## EXERCISE AIM
Every line of the following records that includes "with" should be copied.

=== GIVEN RECORDS ===

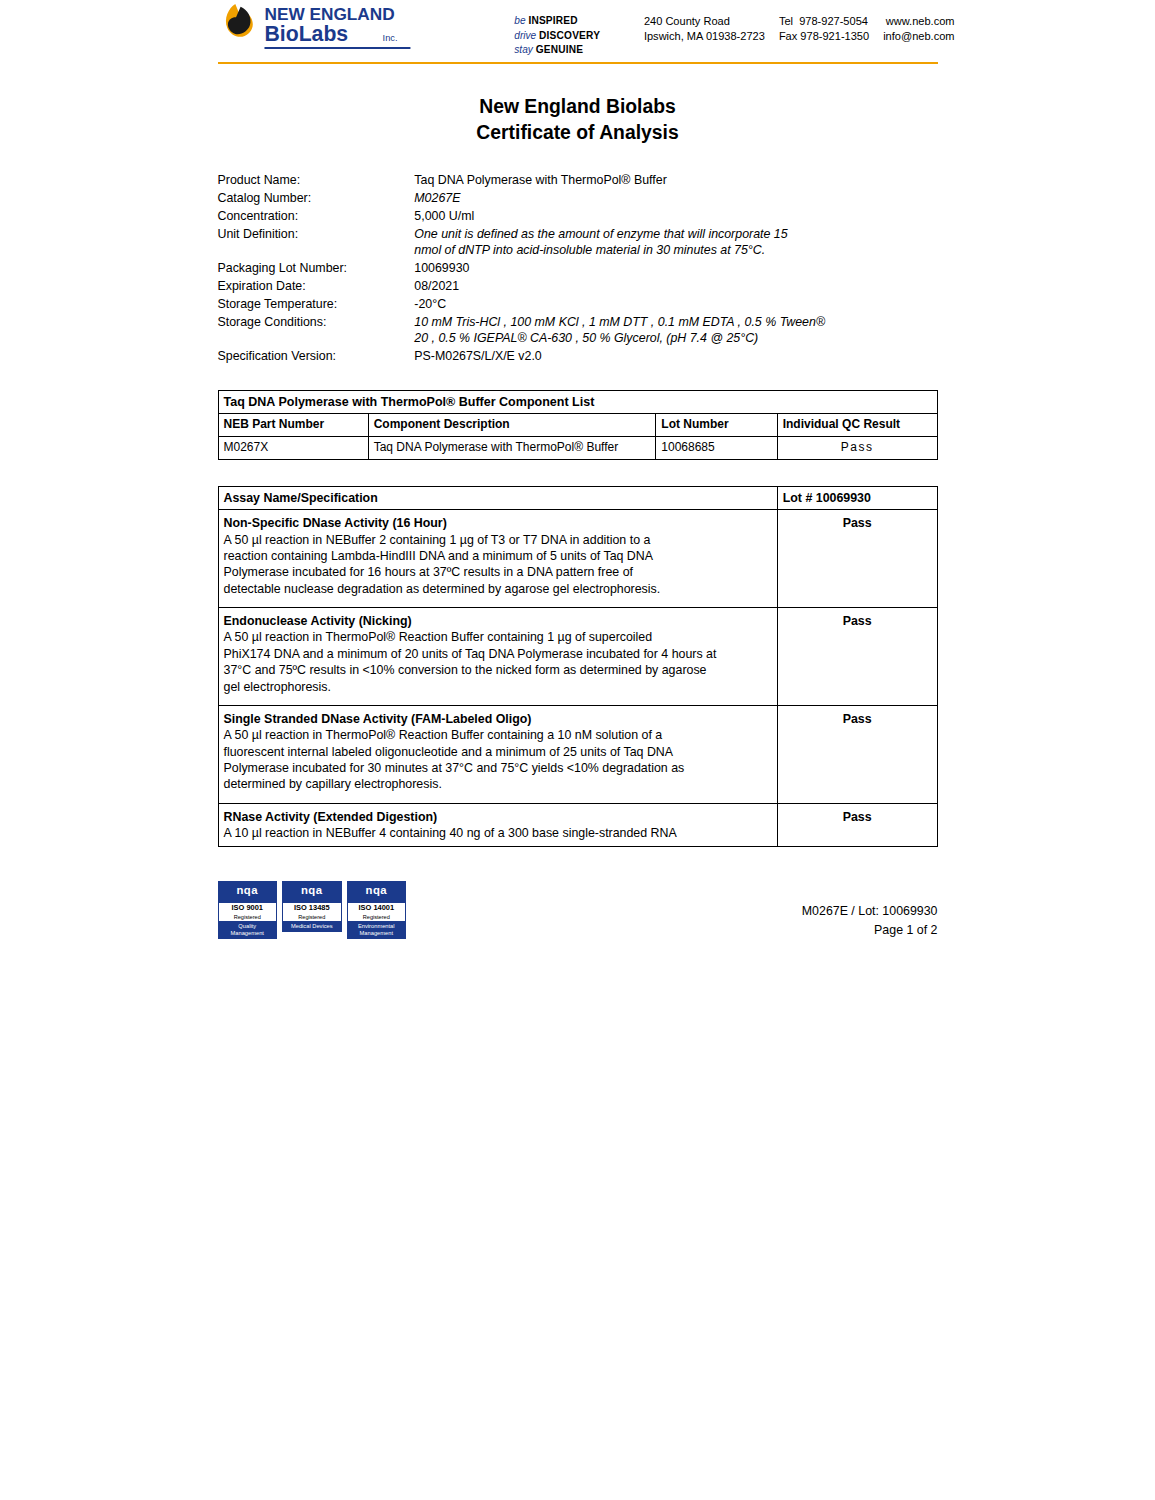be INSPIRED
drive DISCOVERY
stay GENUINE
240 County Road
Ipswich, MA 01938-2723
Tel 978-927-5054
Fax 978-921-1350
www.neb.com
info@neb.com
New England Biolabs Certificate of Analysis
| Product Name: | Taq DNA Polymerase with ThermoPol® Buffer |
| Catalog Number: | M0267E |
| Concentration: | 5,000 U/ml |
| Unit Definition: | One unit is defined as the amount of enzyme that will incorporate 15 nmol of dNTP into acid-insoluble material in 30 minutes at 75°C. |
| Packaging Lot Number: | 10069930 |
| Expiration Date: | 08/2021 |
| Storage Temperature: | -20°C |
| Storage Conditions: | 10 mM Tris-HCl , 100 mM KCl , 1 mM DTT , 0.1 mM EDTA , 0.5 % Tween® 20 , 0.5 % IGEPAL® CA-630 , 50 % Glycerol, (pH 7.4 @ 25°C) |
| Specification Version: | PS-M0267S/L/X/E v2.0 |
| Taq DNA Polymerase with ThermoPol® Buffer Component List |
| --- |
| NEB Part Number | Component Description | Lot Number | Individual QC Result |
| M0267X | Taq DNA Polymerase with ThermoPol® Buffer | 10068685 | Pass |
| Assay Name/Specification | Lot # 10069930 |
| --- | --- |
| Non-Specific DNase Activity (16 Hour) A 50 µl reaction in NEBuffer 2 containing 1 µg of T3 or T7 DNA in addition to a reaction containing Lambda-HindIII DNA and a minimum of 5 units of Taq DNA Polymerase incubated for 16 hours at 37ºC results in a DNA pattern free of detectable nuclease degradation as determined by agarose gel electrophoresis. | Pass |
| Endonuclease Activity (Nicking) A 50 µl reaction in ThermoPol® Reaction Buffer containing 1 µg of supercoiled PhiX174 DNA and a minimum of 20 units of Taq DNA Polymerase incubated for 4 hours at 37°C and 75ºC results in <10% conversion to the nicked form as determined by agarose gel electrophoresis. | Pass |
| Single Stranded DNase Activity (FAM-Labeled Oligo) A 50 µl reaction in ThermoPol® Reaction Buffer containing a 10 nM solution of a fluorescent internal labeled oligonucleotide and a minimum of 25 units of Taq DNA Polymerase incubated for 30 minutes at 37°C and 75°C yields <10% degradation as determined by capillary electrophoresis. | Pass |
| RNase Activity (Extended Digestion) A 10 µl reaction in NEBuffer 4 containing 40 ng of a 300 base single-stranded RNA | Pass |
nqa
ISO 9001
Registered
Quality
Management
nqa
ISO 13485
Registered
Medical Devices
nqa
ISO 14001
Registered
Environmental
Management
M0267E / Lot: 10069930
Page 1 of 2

===

## EXPECTED OUTPUT
| Product Name: | Taq DNA Polymerase with ThermoPol® Buffer |
| Taq DNA Polymerase with ThermoPol® Buffer Component List |
| M0267X | Taq DNA Polymerase with ThermoPol® Buffer | 10068685 | Pass |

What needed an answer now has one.